To see why this graph can only have a hyperbolic shape, it can help to take a look at the energy balance of the laser cutting process with absorbed laser power $P_A$.
$$P_A = \underbrace{vtw}_{V_M}\cdot \rho \cdot \underbrace{(c_p \Delta T_P + h_M + \xi h_E)}_{\text{process energy}}+\underbrace{P_L}_{\text{losses}}$$
The term labelled "process energy" doesn't bother us further here, it describes the energy we need to put in to bring the material from environment temperature to process temperature and is constant for a given material. Same with the power losses $P_L$, maybe a little unintuitive, but experiments showed that they depend mainly on the thermal conductivity of the material, so we approximate them as constant as well. The material's density $\rho$ is of course also constant.
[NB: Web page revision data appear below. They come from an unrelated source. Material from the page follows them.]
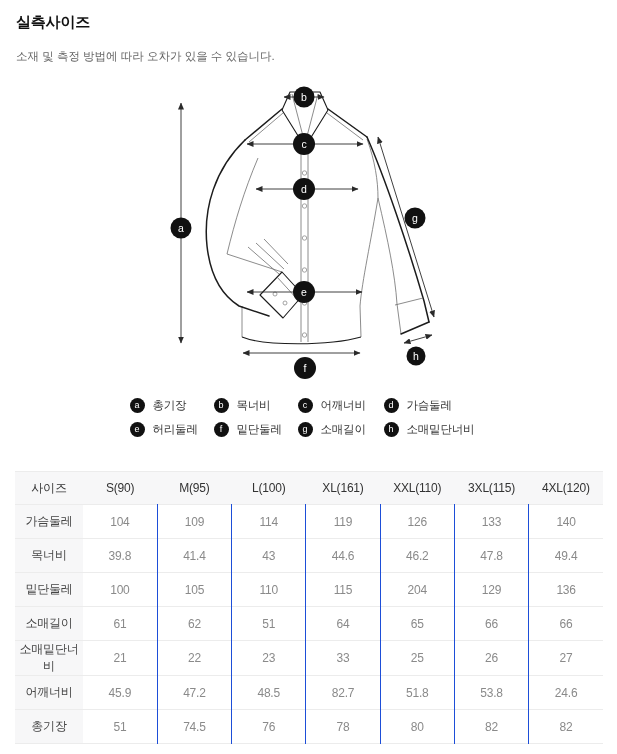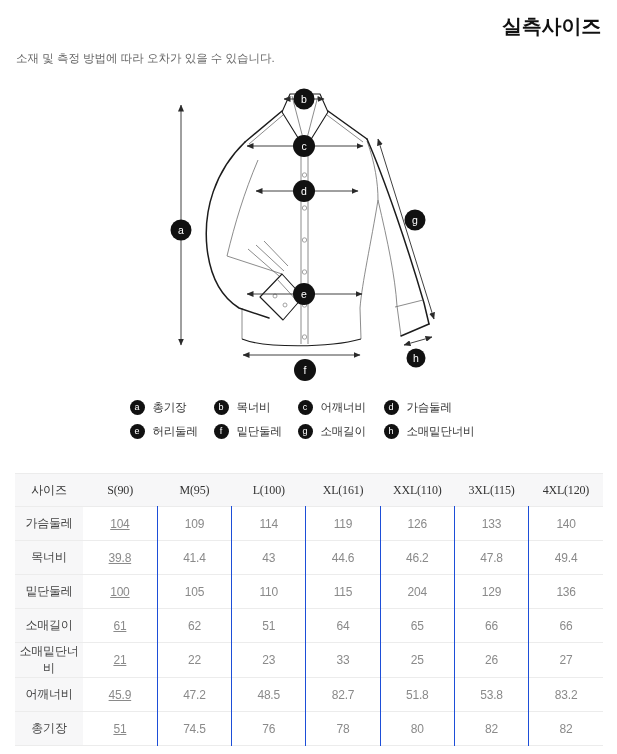--- a/index.html
+++ b/index.html
@@ -3,36 +3,36 @@
 <meta charset="utf-8">
 <style>
   html,body{margin:0;padding:0;background:#fff;}
   body{
     width:617px;height:754px;overflow:hidden;
     font-family:"Liberation Sans","DejaVu Sans",sans-serif;
     -webkit-font-smoothing:antialiased;
   }
   .page{width:617px;height:754px;background:#fff;}
   .header{padding:13px 16px 0 16px;}
-  .title{font-size:20px;font-weight:700;color:#111;letter-spacing:-0.2px;text-align:right;}
-  .subtitle{margin-top:11px;font-size:11.5px;color:#666;}
+  .title{font-size:15px;font-weight:700;color:#111;letter-spacing:-0.2px;}
+  .subtitle{margin-top:17px;font-size:11.5px;color:#666;}
   .diagram-wrap{margin-top:14px;display:flex;justify-content:center;}
   
   .legend{margin-top:5px;display:grid;grid-template-columns:84px 84px 86px 104px;justify-content:center;row-gap:9px;}
   .legend-item{display:flex;align-items:center;}
   .lg-badge{width:15px;height:15px;border-radius:50%;background:#111;color:#fff;font-size:9px;line-height:15px;display:inline-flex;align-items:center;justify-content:center;flex:0 0 15px;}
   .lg-label{margin-left:8px;font-size:11.5px;color:#333;letter-spacing:-0.2px;white-space:nowrap;}
   
   .table-wrap{margin:34px 14px 0 15px;}
   table{width:100%;border-collapse:collapse;table-layout:fixed;border-top:1px solid #ececec;border-bottom:1px solid #ececec;}
   th,td{height:33px;padding:0;text-align:center;font-size:12px;font-weight:400;letter-spacing:-0.2px;}
-  thead th{background:#f7f7f8;color:#333;height:32px;font-family:Liberation Serif, serif;}
+  thead th{background:#f7f7f8;color:#333;height:32px;}
   td.rlabel{background:#f7f7f8;color:#444;}
   td.val{color:#8a8a8a;border-left:1px solid #1d4ed8;background:#fff;}
-  td.rlabel + td.val{border-left:0;text-decoration:underline;}
+  td.rlabel + td.val{border-left:0;}
   tbody tr{border-top:1px solid #ececec;}
   
   .bold-ln{stroke:#1c1c1c;stroke-width:1.5;fill:none;stroke-linejoin:round;stroke-linecap:round;}
   .med-ln{stroke:#1c1c1c;stroke-width:1.1;fill:none;stroke-linejoin:round;}
   .thin-ln{stroke:#6f6f6f;stroke-width:0.8;fill:none;}
   .meas{stroke:#2a2a2a;stroke-width:0.9;fill:none;}
   .btn-circ{stroke:#8d8d8d;stroke-width:0.8;fill:#fff;}
   .badge{fill:#111;}
   .badge-txt{fill:#fff;font-size:10.5px;text-anchor:middle;font-family:"Liberation Sans","DejaVu Sans",sans-serif;}
 </style>
@@ -259,21 +259,21 @@
             <td class="val">27</td>
           </tr>
           <tr>
             <td class="rlabel">어깨너비</td>
             <td class="val">45.9</td>
             <td class="val">47.2</td>
             <td class="val">48.5</td>
             <td class="val">82.7</td>
             <td class="val">51.8</td>
             <td class="val">53.8</td>
-            <td class="val">83.2</td>
+            <td class="val">24.6</td>
           </tr>
           <tr>
             <td class="rlabel">총기장</td>
             <td class="val">51</td>
             <td class="val">74.5</td>
             <td class="val">76</td>
             <td class="val">78</td>
             <td class="val">80</td>
             <td class="val">82</td>
             <td class="val">82</td>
What remains? $V_M$, the molten volume per time, which consists of cutting velocity $v$, the sheet thickness $t$ and the width of our cut $w$. The width $w$ depends on the laser beam diameter, so we also consider $w$ constant.
In the end, only $v$ and $t$ are left. We consider everything in the energy balance except those two constant, so let's claim:
$$ v \cdot t = const.$$
A product being constant? That is just the equation of a hyperbola with the axes as asymptotes.